Follow PEP 8 with four-space indentation and descriptive snake_case identifiers; keep classes in PascalCase.
Mirror existing docstrings (triple double-quotes + Args/Returns) and use logging helpers from src/utils.py for consistency.
Store tunables in config.yaml; CLI flags override them through _normalize_config in src/utils.py.
Prefer pure functions and explicit dependency injection—pass configs and paths instead of relying on globals.
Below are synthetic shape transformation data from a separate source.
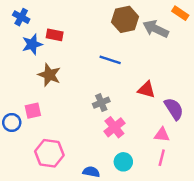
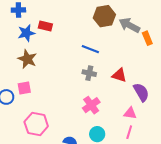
orange rectangle: (180, 13) -> (147, 38), moved, turned 32
blue cross: (21, 17) -> (18, 10), turned -32
brown star: (49, 75) -> (27, 59), moved
gray cross: (101, 103) -> (89, 73), moved, turned 32

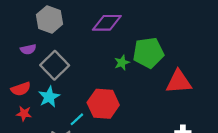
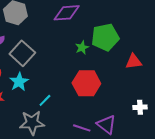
red triangle: (179, 82) -> (134, 62), size x0.7
red hexagon: (103, 104) -> (86, 83), moved

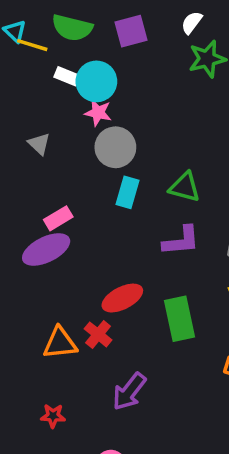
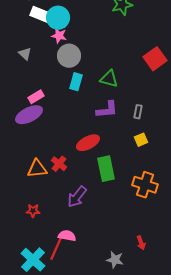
white rectangle: (67, 76) -> (41, 15), size x1.5
red ellipse: (122, 298) -> (88, 143), moved
green rectangle: (180, 319) -> (106, 169), moved

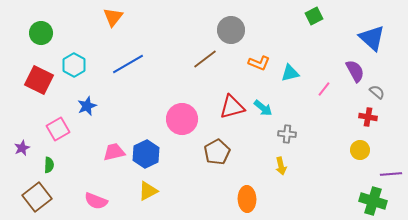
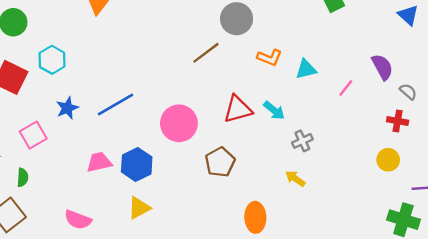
blue triangle: (372, 38) -> (408, 15), moved, size x0.7
blue line: (128, 64) -> (115, 105), moved
gray cross: (287, 134) -> (302, 141), turned -30
yellow arrow: (281, 166) -> (295, 179), turned 138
Working With Data & Models¶

Preprocessing writes train.csv, val.csv, and test.csv under data/processed/; each row carries combined_text, bcea_code, and label_id.
The best model promotion logic compares metrics against models/best_model/metrics.json unless --force-update-best is set.
Subset sampling is controlled via training.subset_size/subset_threshold; the CLI flag --subset-size sets subset_force so the trainer always samples the requested size.

Testing & Validation¶

Run lightweight smoke checks with python -m compileall main.py src api (mirrors the existing CI sanity check).
Add formal tests under a future tests/ directory using pytest; stub out small CSV fixtures to reach preprocessing and prediction branches.
Before promoting a build, capture metrics with python main.py --skip-training --evaluate and archive the generated HTML report in logs/.

Extending the API¶

Pydantic models live in api/models.py; augment them when adding fields so both CLI and API responses stay in sync.
Shared helpers (e.g., confidence grading) should remain in src/ and be imported by the FastAPI layer—avoid duplicating business logic inside api/.
Expose new routes by wiring routers in api/main.py and documenting them in docs/api.md.